With my camera mounted to a tripod which was in turn mounted to a ladder, I told everyone to hold still. We let the slow moving sprinklers soak us. After they passed, I took one more frame and called it quits.
Tech specs: Canon 1DX, 16mm lens, ISO 100, 45 sec exposure, F/13
Portrait Four: Jefferson
The Jefferson High School portrait of Tremayne Richardson was my other fire shot. Actually, it was more of a sparks shot. Again, many safety precautions were taken in the making of this image. I do not suggest trying to replicate this technique without sufficient safety precautions.
I wanted to shoot the Jefferson player underneath the Jefferson street bridge but the street lights would have illuminated too much in the frame. Instead, I photographed him in a parking lot.
I had Tremayne stand with the ball as if he was going to smash it into the camera. I lit him with a single speedlight.
I once again had Amy’s assistance in triggering the exposure. I was standing behind Tremayne with a metal whisk attached to a steel cable. Inside the whisk was a piece of steel wool. When lit on fire and spun, steel wool throws sparks. I spun the whisk by holding the cable and sparks flew everywhere. The long exposure showed the path of the flying sparks. The pop of the flash at the end of the exposure ensured that he was in focus.
Tech specs: Canon 1DX, 16mm lens, ISO 100, 30 sec exposure, F/4
Portrait Five: Belvidere
My fifth portrait was of Belvidere’s Maurice Jackson. I decided to shoot this in the same studio space that I photographed the Jace Bankord, the quarterback from Belvidere North with the flaming football.
I wanted to shoot a single exposure with multiple images recorded on the frame. I wanted it to show fluid action and motion so I decided to set up a shot using stroboscopic lighting, aka repeating flash.

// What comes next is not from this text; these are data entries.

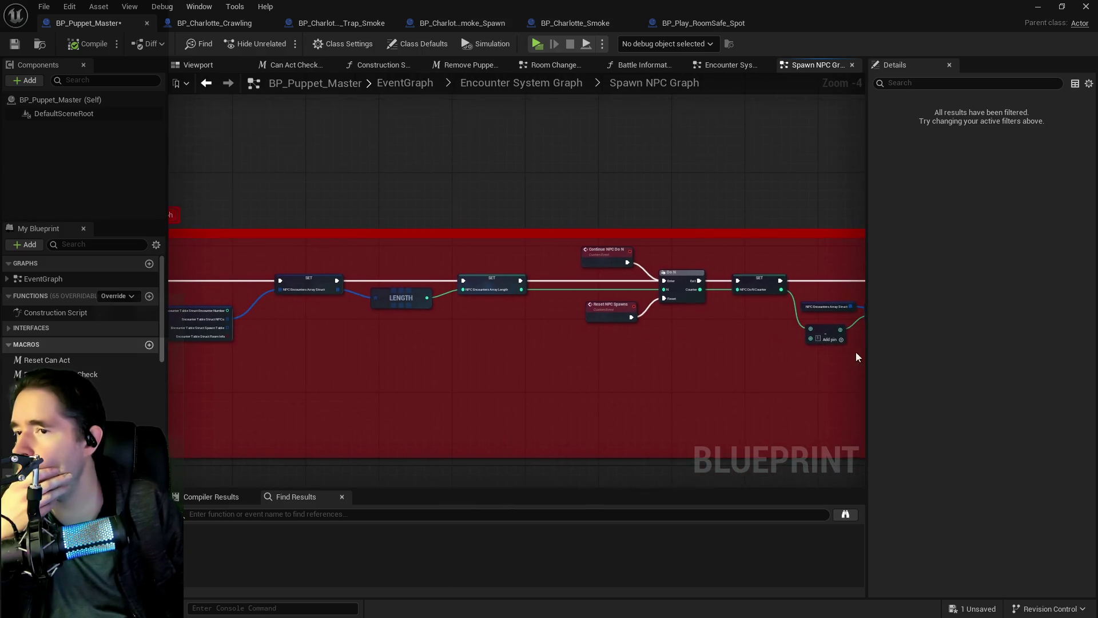
mouse_move(629, 358)
mouse_down()
mouse_move(732, 348)
mouse_move(602, 309)
mouse_move(169, 325)
mouse_up()
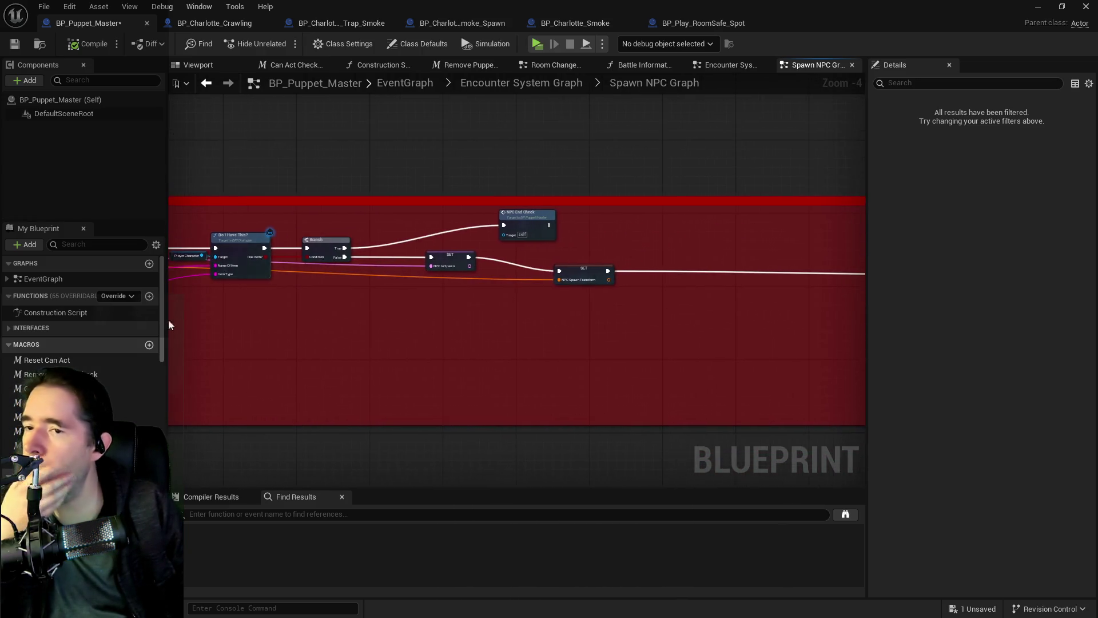
mouse_move(846, 329)
mouse_down()
mouse_move(457, 312)
mouse_move(466, 307)
mouse_move(417, 296)
mouse_move(535, 289)
mouse_up()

This technique utilizes multiple lights firing multiple times during a single exposure. The lights fire in unison, recording images at precise intervals. Legendary photographer Joe McNally has an excellent video explaining the technique.
To make the scene large enough for this shot to work, I expanded my backdrop to twice the width. At first, I had nothing on the floor. I was then reminded that I have a large piece of astroturf that would make an excellent addition to the frame.
Once the stage was set, the testing began. I needed to light Maurice as he moved from the left side to the right side of my frame. Because of the repeating and rapid firing of the flash units, you have to keep the power output relatively low.
It becomes a balancing act. Some areas needed extra light so I had multiple lights overlap. Others need less so I used black paper to flag off the lights to prevent spill.
When all was said and done, I had four lights overhead, one on a stand on either side, and a seventh light on my camera triggering the rest. Each light fired eight times – once every half second – for four seconds.
It took probably a solid three hours to set up and test the shot.
Once Maurice arrived, we just started shooting. After a bunch of frames, we had more than enough keepers to choose from.
Tech specs: Canon 1DX, 120mm lens, ISO 200, 4 sec exposure, F/9
Portrait Six: The Cover (Boylan)
Amy had already shot a portrait of Boylan’s quarterback. We wanted a generic shot to represent Friday Night Lights. I was immediately reminded of an Instagram shot I took at Boylan’s stadium during a soccer game a year before.
I wanted to replicate the shot with a football player looking out onto the field.
This was a simple shot. I just had to wait for the light to be right. I met up with a player at Boylan’s stadium and got him into place as the sun was setting. I laid down on to get as low of an angle as possible to eliminate the trees from the opening in the stands. It was as easy as that.
Tech specs: Canon 1DX, 70mm lens, ISO 1600, 1/500th sec exposure, F/2.8
Amy and I were proud of the work we produced. We put a lot of time into the shots. All of the shots including the five Amy took can be seen on the Rockford Register Star’s web gallery.